Над ним посмеялись нагло и искусно. Вместо умного спора, предложенного Володей, босс устроил нечестное избиение. Надо ответить на все удары одним безукоризненным выпадом! Одной фразой, острой, как шпага! Один выпад — и противник повержен.

Володя все понимал с абсолютной ясностью, но победная фраза никак не приходила на ум.

— Пошляки! — уныло повторил он. — Бездарные мазилы! Я видел там, — он махнул рукой в сторону дома, — вашу мазню. Своей бездарной кистью кто-то из вас совершил убийство. Вы убили прекрасную женщину!

Танька всхлипнула:

— Ребята, ну что же это!

— Юра, кончай! — Танькины слезы перепугали рыжего.

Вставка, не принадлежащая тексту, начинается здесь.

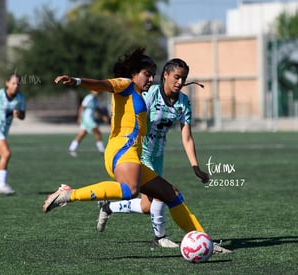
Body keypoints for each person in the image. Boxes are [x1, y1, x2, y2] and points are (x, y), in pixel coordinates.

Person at [43, 48, 231, 255]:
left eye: (152, 74)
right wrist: (78, 81)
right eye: (146, 74)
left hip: (131, 153)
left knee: (172, 194)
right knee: (130, 190)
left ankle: (206, 243)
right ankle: (69, 194)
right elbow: (103, 84)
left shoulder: (141, 93)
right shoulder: (125, 85)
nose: (151, 79)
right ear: (133, 73)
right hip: (122, 150)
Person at [95, 58, 210, 248]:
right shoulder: (150, 94)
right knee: (164, 194)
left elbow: (187, 137)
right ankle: (160, 238)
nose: (180, 82)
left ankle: (108, 206)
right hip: (140, 152)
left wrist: (195, 166)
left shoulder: (184, 102)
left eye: (184, 78)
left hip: (158, 155)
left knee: (147, 207)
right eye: (177, 77)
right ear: (165, 75)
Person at [68, 90, 107, 157]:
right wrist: (79, 117)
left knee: (82, 134)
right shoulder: (89, 98)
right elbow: (82, 107)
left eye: (98, 91)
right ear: (92, 91)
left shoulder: (95, 99)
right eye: (95, 90)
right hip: (87, 119)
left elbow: (97, 108)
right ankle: (102, 150)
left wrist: (103, 115)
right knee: (97, 132)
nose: (97, 92)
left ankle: (72, 148)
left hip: (89, 119)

— Кончаю! — Босс кивнул. — Один момент… Толечка, не в службу, а в дружбу… (Рабочая лошадка тут же запряглась.) Толечка, принеси-ка сюда упомянутое бездарное творение. — Босс повернулся к Володе и продолжал серьезно, без подковык: — Деятели из горсовета имели намерение забрать копию впредь до особых распоряжений, но мы не уступили. Копия наша законная собственность. Холст и труд еще не оплачены заказчиком, нам выдали только жалкий аванс. Так что не волнуйся, хозяин, мы не собирались укрывать у тебя в доме краденую вещь. Мы ее повесили у тебя в доме просто так, для сохранности. При этом мы, конечно, не предполагали, что у нас с тобой возникнут принципиальные разногласия.

Сквозь сирень продрался Толя с портретом под мышкой.

— Толечка, дальше ни шагу! Поверни картину к нам. А ты, хозяин, давай сюда свет.

Володя встал, зажег лампочку в жестяном колпаке. Босс запустил пятерню в пеньковые дебри бороды.